■ **Your task**: Would you copy exactly the lines in the data below from the one that has "devant la faculté en 1968" through the one that has "kammarrätten", dropping any pictures?
-------- Recorded information
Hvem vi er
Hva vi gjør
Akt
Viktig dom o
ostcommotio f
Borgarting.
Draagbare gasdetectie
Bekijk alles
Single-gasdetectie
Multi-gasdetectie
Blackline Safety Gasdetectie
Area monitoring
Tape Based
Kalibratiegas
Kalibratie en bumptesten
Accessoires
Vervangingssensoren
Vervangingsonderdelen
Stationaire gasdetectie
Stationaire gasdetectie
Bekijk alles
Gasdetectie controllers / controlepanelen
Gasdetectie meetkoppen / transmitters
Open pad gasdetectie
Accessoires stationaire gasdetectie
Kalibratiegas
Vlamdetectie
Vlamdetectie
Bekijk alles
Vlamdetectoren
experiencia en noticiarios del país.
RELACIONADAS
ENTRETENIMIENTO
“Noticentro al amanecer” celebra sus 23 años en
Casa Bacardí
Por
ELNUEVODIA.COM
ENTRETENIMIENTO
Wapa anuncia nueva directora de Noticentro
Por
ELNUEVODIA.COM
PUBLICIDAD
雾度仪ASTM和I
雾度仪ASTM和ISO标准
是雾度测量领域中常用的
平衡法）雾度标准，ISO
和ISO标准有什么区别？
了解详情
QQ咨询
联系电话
----------------
-------- Recorded information
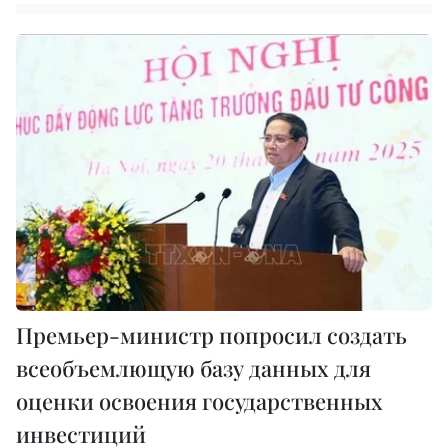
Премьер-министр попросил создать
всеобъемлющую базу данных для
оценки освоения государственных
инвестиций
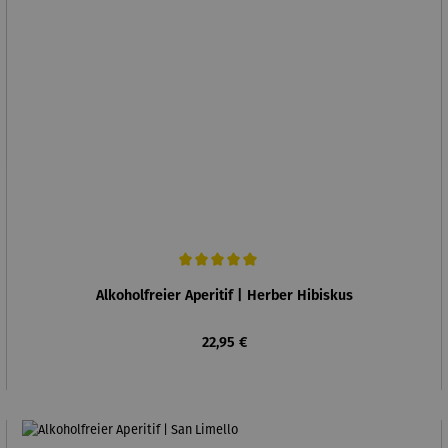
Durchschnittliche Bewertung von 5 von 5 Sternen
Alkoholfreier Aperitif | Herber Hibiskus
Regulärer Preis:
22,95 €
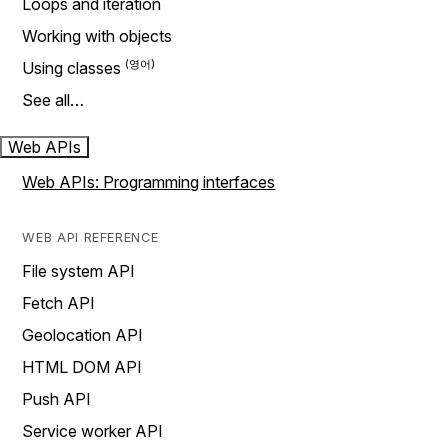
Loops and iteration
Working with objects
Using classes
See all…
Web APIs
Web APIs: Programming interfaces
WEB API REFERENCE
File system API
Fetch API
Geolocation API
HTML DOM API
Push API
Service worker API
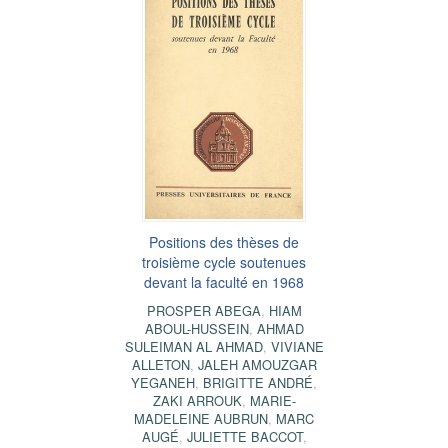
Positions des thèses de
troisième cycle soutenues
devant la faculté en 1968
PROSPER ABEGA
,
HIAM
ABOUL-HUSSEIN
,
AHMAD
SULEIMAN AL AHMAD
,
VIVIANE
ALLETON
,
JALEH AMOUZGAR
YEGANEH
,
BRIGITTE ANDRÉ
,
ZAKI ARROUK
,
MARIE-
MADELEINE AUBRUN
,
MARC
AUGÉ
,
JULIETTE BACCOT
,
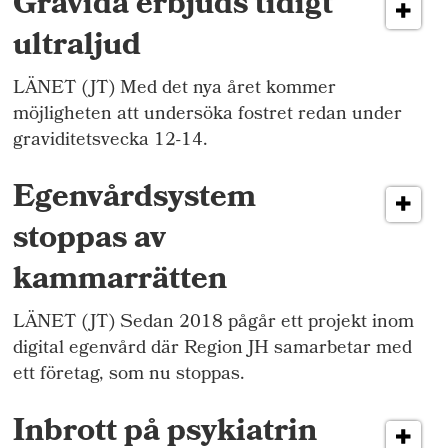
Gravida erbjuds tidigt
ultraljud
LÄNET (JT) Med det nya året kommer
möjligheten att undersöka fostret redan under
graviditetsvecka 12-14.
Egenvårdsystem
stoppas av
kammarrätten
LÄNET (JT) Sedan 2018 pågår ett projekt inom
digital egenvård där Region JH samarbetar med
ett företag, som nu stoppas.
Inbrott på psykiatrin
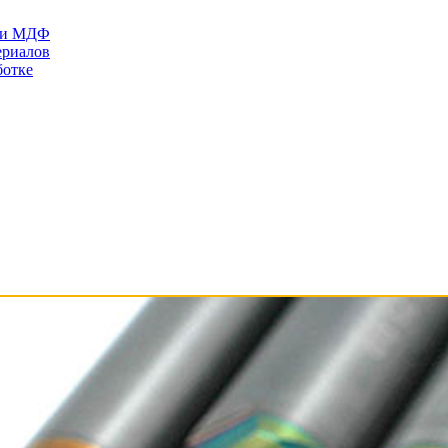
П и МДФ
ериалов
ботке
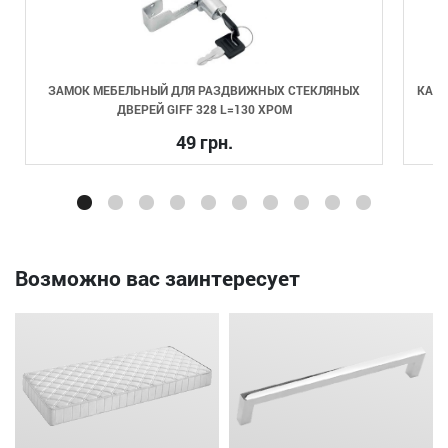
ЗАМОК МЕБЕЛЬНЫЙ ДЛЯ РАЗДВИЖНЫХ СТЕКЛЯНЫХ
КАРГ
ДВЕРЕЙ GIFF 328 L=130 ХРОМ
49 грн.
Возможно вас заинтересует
----------------
-------- Recorded information
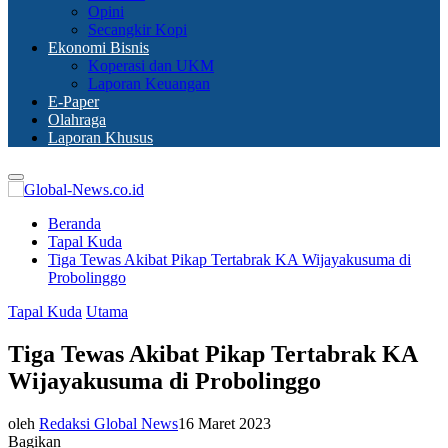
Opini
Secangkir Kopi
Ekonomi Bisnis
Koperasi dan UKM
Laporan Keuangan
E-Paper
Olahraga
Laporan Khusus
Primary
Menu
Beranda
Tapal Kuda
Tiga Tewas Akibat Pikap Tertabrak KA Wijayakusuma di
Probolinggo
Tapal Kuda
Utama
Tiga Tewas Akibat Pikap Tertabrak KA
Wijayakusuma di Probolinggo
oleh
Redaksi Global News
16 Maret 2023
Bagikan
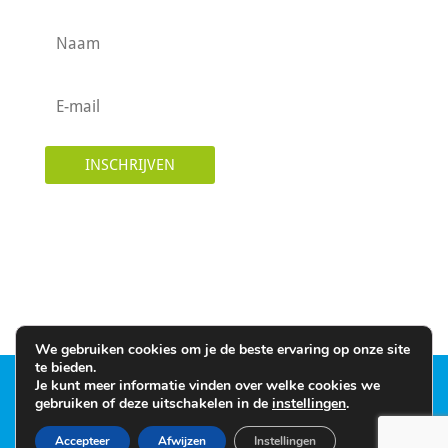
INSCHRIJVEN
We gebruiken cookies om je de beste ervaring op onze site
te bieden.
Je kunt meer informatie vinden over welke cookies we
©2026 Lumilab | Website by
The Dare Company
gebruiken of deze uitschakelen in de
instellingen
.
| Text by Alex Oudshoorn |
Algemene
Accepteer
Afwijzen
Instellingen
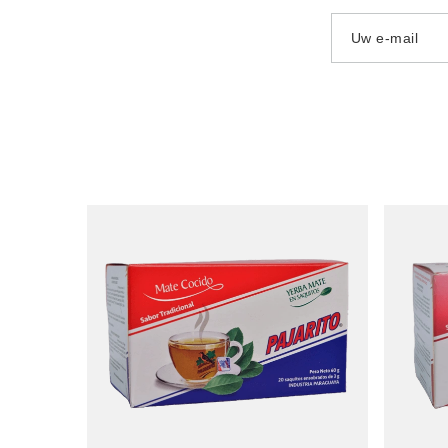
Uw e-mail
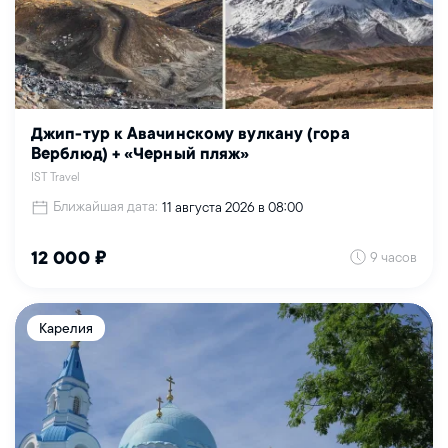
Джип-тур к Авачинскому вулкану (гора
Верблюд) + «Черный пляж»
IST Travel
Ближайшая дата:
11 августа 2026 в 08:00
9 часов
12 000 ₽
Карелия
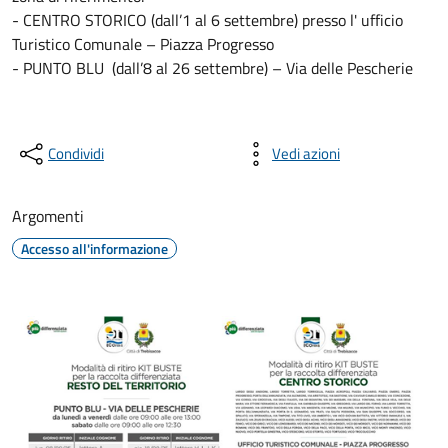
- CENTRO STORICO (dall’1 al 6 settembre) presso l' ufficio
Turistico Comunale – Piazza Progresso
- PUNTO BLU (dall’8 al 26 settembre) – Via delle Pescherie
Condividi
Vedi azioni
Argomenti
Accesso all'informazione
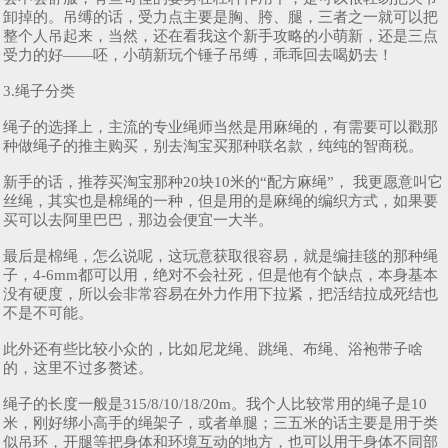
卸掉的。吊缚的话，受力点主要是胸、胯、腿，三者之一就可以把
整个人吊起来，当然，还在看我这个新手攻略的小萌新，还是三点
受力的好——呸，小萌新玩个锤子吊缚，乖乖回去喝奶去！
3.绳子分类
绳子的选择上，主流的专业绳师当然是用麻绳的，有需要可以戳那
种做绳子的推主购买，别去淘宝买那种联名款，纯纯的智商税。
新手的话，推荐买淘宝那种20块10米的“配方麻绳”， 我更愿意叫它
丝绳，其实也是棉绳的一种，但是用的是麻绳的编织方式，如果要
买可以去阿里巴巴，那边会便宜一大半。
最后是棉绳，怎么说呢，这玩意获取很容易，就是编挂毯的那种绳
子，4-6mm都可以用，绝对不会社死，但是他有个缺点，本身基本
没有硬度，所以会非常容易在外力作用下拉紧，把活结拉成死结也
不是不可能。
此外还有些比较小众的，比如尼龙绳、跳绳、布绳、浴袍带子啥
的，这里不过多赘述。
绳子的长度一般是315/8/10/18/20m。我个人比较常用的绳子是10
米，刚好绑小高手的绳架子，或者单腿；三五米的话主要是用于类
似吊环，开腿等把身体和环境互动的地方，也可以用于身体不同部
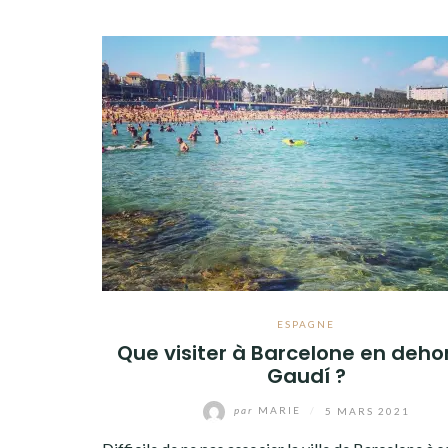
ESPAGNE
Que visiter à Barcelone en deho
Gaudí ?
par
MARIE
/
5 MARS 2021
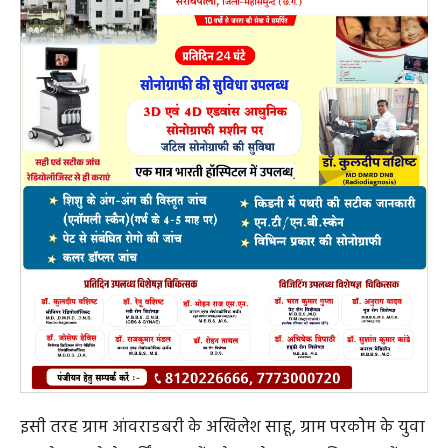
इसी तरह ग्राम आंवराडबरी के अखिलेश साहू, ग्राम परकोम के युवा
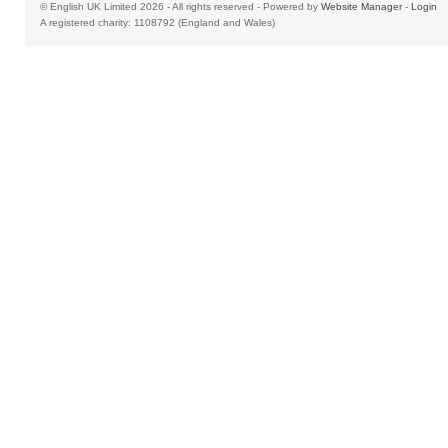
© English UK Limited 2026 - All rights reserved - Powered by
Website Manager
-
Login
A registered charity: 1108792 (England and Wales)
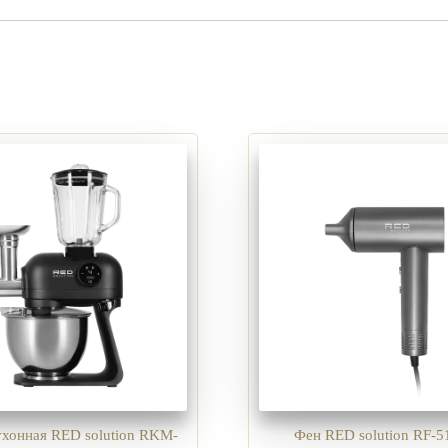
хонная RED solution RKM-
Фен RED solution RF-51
----------------
■ **Task result**:
devant la faculté en 1968
PROSPER ABEGA
,
HIAM
ABOUL-HUSSEIN
,
AHMAD
SULEIMAN AL AHMAD
,
VIVIANE
ALLETON
,
JALEH AMOUZGAR
YEGANEH
,
BRIGITTE ANDRÉ
,
ZAKI ARROUK
,
MARIE-
MADELEINE AUBRUN
,
MARC
AUGÉ
,
JULIETTE BACCOT
,
Gravida erbjuds tidigt
ultraljud
LÄNET (JT) Med det nya året kommer
möjligheten att undersöka fostret redan under
graviditetsvecka 12-14.
Egenvårdsystem
stoppas av
kammarrätten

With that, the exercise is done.